Dans la chanson-titre de son deuxième opus, l’auteur-compositeur-interprète écrit: La patente tente de vendre / Ton âme blanche / Soit qu’on choisit d’se rendre / Soit qu’on se défend. À l’entendre expliquer son geste d’indépendance en cette fin d’après-midi pluvieuse, attablé dans un café de l’avenue Laurier, on a l’impression que Boucher lui-même a voulu s’extraire de la patente. "Oui, le plus possible. Ce disque, c’est la suite logique de Dix mille matins. C’est un lendemain de veille. Quand j’ai écrit mon premier album, j’aimais tout le monde et je pensais naïvement que tout le monde s’aimait. Mais j’ai déchanté depuis. La Patente, c’est le résultat de cette prise de conscience. Il est plus terrestre, plus raide. En plus, quand il est sorti, j’étais dans une espèce de bulle où ça ne me tentait pas de vendre, alors j’ai carrément occulté cette partie-là de l’opération. Sur le poster, je refusais qu’on indique "Album disponible en magasin", comme si je ne voulais pas qu’on fasse le lien avec l’aspect commerce de l’affaire. J’ai "bucké"! Je me suis mis à refuser de faire des entrevues, je suis arrivé avec des principes purs qui dérangent. Conséquence: on en a vendu quatre fois moins que le premier… En un mot, La Patente n’est pas l’album que la patente voulait que je fasse."

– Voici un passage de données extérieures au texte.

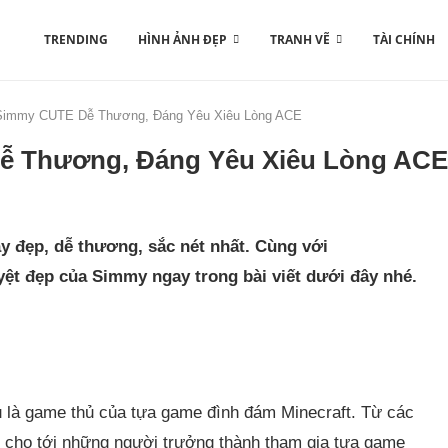
TRENDING
HÌNH ẢNH ĐẸP
TRANH VẼ
TÀI CHÍNH
Simmy CUTE Dễ Thương, Đáng Yêu Xiêu Lòng ACE
ễ Thương, Đáng Yêu Xiêu Lòng ACE
y đẹp, dễ thương, sắc nét nhất. Cùng với
t đẹp của Simmy ngay trong bài viết dưới đây nhé.
 là game thủ của tựa game đình đám Minecraft. Từ các
 cho tới những người trưởng thành tham gia tựa game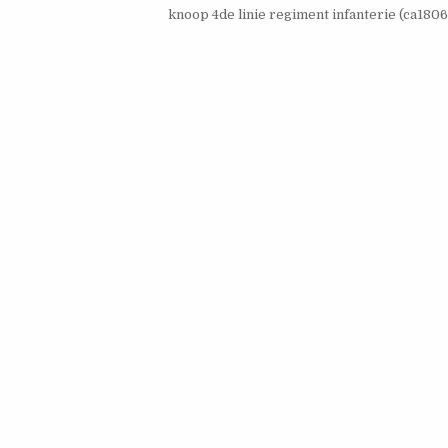
knoop 4de linie regiment infanterie (ca180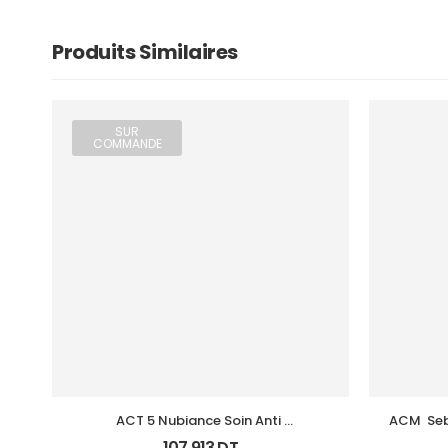
Produits Similaires
SUR
COMMANDE
ACT 5 Nubiance Soin Anti 
ACM  Seb
Imperfections 30Ml
107,913
DT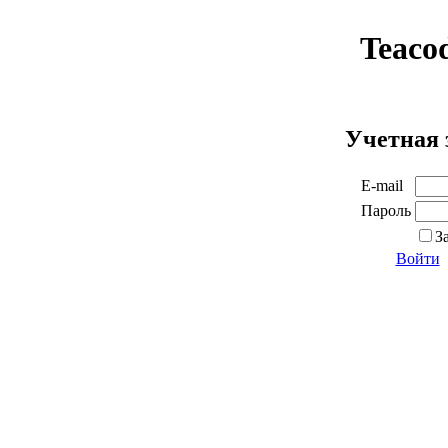
Teaco
Учетная 
E-mail
Пароль
З
Войти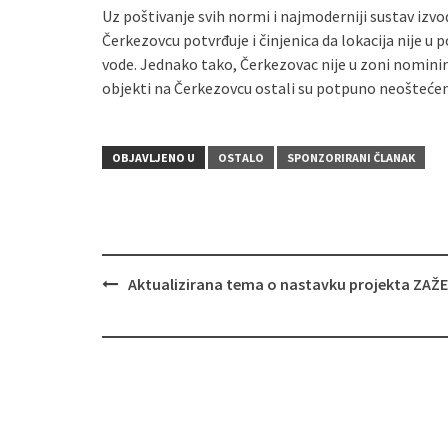
Uz poštivanje svih normi i najmoderniji sustav izvo
Čerkezovcu potvrđuje i činjenica da lokacija nije u
vode. Jednako tako, Čerkezovac nije u zoni nominir
objekti na Čerkezovcu ostali su potpuno neoštećen
OBJAVLJENO U
OSTALO
SPONZORIRANI ČLANAK
Aktualizirana tema o nastavku projekta ZAŽE
Navigacija
objava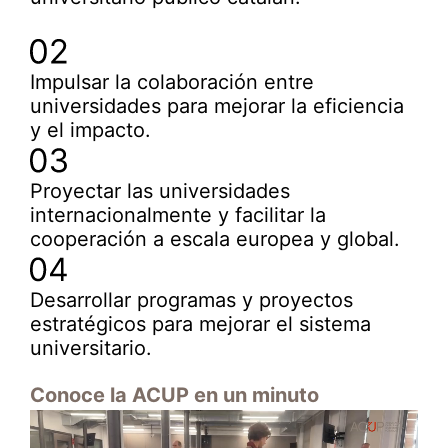
Impulsar la colaboración entre
universidades para mejorar la eficiencia
y el impacto.
Proyectar las universidades
internacionalmente y facilitar la
cooperación a escala europea y global.
Desarrollar programas y proyectos
estratégicos para mejorar el sistema
universitario.
Conoce la ACUP en un minuto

Le prochain n’est pas encore écrit et n’aura une fois de plus d’autre visée que de plaire à son créateur. Pour le moment, Boucher s’occupe de son fils, termine la maison qu’il construit de ses mains en Gaspésie, se prépare à interpréter Renfield dans Dracula en novembre et "rentre dedans" son spectacle chansonnier grâce aux bons soins de Michel Rivard. "Michel est arrivé dans le décor au moment où j’ai décidé que je voulais chanter mes tounes tout seul avec ma guitare. J’avais besoin d’un coach et ça ne pouvait pas être personne d’autre que lui. C’est un maître." Ensemble, ils ont réenregistré toutes les chansons car les versions endisquées étaient beaucoup trop arrangées pour être utilisées comme matériel de base. Mais comme le rappelle Boucher, "toutes ces chansons-là ont été écrites avec une guitare sèche, avec des accords qui se suivent, des mélodies. Comme Brassens, qui faisait des chansons de 7-8 minutes avec peu de variations, juste du baroum-papoum, baroum-papoum. Mon but avec Chansonnier, c’est de retrouver cette épuration, la quintessence de la création de chansons."